Return all lines below containing the word "APERTURE".

*** Opening DATA LISTING ***

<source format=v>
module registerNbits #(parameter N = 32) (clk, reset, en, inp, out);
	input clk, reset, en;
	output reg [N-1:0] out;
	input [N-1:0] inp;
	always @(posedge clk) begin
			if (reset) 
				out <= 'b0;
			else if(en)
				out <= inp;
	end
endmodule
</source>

*** Closing DATA LISTING ***
*** Opening DATA LISTING ***

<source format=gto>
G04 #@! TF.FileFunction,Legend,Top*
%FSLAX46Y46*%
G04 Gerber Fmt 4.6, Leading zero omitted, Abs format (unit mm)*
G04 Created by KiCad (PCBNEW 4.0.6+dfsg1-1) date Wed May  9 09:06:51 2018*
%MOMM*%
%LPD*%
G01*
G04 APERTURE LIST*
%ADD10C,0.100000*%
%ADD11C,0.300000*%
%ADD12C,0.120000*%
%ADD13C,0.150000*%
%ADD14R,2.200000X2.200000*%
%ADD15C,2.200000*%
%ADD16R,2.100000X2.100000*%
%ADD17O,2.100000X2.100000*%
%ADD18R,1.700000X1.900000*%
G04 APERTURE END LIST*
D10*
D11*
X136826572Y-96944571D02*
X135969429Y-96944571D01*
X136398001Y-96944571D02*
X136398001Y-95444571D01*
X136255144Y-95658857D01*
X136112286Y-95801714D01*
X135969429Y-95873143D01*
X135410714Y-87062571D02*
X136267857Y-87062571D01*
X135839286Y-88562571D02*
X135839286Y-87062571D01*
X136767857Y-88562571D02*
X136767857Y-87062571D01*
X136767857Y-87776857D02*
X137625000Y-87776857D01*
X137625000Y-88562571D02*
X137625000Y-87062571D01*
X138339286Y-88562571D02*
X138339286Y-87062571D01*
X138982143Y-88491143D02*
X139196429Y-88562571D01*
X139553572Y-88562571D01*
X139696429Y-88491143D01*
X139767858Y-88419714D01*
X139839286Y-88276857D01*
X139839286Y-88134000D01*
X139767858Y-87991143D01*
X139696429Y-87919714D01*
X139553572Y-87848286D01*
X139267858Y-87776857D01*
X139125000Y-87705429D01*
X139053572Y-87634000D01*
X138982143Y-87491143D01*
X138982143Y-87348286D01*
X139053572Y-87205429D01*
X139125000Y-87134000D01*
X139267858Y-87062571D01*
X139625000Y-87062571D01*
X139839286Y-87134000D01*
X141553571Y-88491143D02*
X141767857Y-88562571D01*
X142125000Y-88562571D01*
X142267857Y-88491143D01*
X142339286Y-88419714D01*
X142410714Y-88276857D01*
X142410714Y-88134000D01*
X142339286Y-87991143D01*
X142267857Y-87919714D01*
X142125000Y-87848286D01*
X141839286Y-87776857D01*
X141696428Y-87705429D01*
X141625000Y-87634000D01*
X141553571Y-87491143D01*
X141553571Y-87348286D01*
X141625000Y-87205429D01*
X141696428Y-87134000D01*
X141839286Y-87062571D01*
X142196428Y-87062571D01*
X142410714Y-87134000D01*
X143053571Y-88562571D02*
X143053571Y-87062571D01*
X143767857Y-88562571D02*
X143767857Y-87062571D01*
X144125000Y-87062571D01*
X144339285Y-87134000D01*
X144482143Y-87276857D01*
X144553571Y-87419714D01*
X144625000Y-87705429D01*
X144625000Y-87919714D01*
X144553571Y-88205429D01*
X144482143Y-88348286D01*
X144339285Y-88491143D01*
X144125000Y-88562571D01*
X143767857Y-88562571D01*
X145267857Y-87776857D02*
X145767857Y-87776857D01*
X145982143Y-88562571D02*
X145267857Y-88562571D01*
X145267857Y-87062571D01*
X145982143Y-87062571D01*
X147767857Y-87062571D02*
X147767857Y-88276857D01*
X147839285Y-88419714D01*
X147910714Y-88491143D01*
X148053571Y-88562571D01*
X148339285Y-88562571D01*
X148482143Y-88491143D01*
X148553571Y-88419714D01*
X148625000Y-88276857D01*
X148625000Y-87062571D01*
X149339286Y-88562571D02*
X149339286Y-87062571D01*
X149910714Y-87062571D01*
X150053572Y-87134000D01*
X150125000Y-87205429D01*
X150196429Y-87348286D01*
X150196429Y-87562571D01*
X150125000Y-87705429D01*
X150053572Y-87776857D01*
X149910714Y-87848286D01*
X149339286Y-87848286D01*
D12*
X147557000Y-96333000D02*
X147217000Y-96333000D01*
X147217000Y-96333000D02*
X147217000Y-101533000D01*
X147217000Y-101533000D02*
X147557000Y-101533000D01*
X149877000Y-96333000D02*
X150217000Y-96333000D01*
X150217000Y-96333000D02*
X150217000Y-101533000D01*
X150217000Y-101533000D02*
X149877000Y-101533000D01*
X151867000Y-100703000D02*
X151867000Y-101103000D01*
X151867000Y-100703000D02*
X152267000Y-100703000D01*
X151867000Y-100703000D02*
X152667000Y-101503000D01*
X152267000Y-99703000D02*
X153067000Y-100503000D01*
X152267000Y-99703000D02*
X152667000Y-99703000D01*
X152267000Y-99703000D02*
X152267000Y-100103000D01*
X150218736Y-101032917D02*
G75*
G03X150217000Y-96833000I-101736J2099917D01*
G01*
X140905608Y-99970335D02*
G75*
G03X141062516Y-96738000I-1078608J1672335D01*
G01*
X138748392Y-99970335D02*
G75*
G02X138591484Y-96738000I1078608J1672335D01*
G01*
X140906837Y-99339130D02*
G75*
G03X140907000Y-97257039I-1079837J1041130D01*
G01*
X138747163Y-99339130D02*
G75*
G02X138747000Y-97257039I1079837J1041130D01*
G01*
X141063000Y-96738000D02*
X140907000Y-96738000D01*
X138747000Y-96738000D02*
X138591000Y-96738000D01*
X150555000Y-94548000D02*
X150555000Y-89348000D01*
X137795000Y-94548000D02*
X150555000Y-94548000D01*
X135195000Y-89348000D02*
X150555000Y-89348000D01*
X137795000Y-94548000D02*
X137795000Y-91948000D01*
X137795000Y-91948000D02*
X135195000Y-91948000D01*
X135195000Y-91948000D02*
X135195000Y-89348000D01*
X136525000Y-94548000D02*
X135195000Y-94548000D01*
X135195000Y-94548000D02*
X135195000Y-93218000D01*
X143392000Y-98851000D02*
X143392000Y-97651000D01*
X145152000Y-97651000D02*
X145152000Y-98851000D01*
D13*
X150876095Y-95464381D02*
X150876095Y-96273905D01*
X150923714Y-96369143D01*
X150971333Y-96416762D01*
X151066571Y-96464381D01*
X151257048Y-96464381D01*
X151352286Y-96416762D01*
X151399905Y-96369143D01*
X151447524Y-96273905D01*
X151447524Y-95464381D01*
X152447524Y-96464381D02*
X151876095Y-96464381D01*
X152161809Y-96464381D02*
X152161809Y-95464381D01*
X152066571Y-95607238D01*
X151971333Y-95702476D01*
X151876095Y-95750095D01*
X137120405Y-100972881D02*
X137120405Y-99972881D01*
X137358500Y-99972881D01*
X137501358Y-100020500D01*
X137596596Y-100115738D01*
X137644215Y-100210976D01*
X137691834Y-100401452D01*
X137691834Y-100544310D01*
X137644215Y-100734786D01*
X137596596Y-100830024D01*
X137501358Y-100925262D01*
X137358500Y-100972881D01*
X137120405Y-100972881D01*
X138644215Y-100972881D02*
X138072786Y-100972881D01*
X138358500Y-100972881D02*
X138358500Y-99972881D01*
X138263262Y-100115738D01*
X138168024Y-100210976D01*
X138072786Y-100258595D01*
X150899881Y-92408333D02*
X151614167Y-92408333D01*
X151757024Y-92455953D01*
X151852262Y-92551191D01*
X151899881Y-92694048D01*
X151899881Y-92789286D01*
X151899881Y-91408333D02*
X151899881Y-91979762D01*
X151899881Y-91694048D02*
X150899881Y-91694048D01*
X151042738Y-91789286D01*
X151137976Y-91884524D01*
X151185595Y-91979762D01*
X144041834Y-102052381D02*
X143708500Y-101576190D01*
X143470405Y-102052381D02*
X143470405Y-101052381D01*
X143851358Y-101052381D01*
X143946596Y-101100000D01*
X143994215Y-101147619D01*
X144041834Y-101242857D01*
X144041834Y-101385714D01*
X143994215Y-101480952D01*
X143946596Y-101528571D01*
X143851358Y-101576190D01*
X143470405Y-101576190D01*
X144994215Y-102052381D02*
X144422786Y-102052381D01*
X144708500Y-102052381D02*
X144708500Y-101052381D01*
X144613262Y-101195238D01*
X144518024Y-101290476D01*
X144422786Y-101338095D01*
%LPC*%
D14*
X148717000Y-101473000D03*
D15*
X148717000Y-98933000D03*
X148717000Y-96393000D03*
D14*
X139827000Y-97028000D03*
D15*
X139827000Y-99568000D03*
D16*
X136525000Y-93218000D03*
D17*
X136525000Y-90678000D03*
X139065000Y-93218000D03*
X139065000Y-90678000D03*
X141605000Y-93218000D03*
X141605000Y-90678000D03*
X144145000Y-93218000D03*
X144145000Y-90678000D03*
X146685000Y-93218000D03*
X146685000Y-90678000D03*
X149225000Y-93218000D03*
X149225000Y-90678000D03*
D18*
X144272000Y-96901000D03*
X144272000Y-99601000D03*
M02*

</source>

*** Closing DATA LISTING ***
*** Opening DATA LISTING ***

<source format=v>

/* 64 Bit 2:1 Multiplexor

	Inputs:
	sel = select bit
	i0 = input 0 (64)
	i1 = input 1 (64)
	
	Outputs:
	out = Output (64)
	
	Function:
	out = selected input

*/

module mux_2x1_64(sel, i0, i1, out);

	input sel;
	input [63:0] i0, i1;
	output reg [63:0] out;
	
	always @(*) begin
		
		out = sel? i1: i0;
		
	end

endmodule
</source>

*** Closing DATA LISTING ***

▸ **EXERCISE RESULT**:
G04 APERTURE LIST*
G04 APERTURE END LIST*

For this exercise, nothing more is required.